New Delhi: Union Education Minister Ramesh Pokhriyal Nishank on Saturday congratulated researchers from the Indian Institute of Technology (IIT) Mandi for their discovery of a potential method to reverse type 2 diabetes.
“Diabetes is a common disease in India and this research will help in providing aid to people suffering from the disease. Very proud of IIT Mandi for this innovation,” the minister tweeted.
.@iit__mandi researchers have found a potential method to reverse Type 2 #diabetes.
Diabetes is a common disease in India & this research will help in providing aid to people suffering from the disease.
Very proud of #IITMandi for this innovation.https://t.co/uW2GcmoXfr pic.twitter.com/GhU7zPWsbk— Dr. Ramesh Pokhriyal Nishank (@DrRPNishank) November 7, 2020
According to a PTI report, the researchers have found that a drug used to treat opioid addiction can reverse some of the adverse effects of type 2 diabetes.
The team has unravelled the mechanism by which insulin overload in the body causes insulin resistance that is associated with diabetes. The results of the research work, which was funded by the Science and Engineering Research Board (SERB), were recently published in the Journal of Biological Chemistry.

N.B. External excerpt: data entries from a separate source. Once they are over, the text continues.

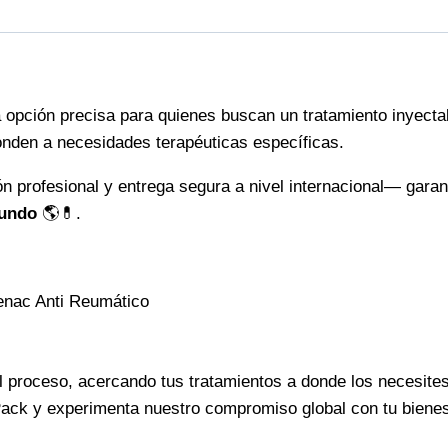
comprobada
cantidad
 opción precisa para quienes buscan un tratamiento inyectab
nden a necesidades terapéuticas específicas.
n profesional y entrega segura a nivel internacional— garan
mundo
🌎💊.
fenac Anti Reumático
el proceso, acercando tus tratamientos a donde los necesite
 3 Pack y experimenta nuestro compromiso global con tu bienes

“Insulin, a hormone produced by the pancreas, is used by cells to absorb glucose from the blood. Type 2 diabetes results when cells lose their ability to use insulin due to a variety of reasons. Insulin resistance is intricately linked to a condition called hyperinsulinemia, in which there is excess insulin traversing the bloodstream. The relationship between insulin resistance and hyperinsulinemia is cyclic – each increases the occurrence of the other,” Associate Professor at School of Basic Sciences, IIT Mandi, Prosenjit Mondal, said.
“While it is obvious how insulin resistance leads to hyperinsulinemia — when cells cannot use the insulin, it just remains in the blood — the converse of how hyperinsulinemia increases insulin resistance has hitherto remained unclear. We have known that one of the causes of insulin resistance is inflammation,” he added.
The researchers identified a critical protein molecule, SIRT1, which is repressed in hyperinsulinemia. “The team has found that low dose naltrexone (LDN), a drug commonly administered for opiate addiction, can activate SIRT1, thereby reducing inflammation and increasing insulin sensitivity of cells. The significance of this discovery is enormous,” Mondal said.
Naltrexone is already a Food and Drug Administration-approved drug that is used for the treatment of opioid addiction and can easily be repurposed for inflammation reduction and diabetes control.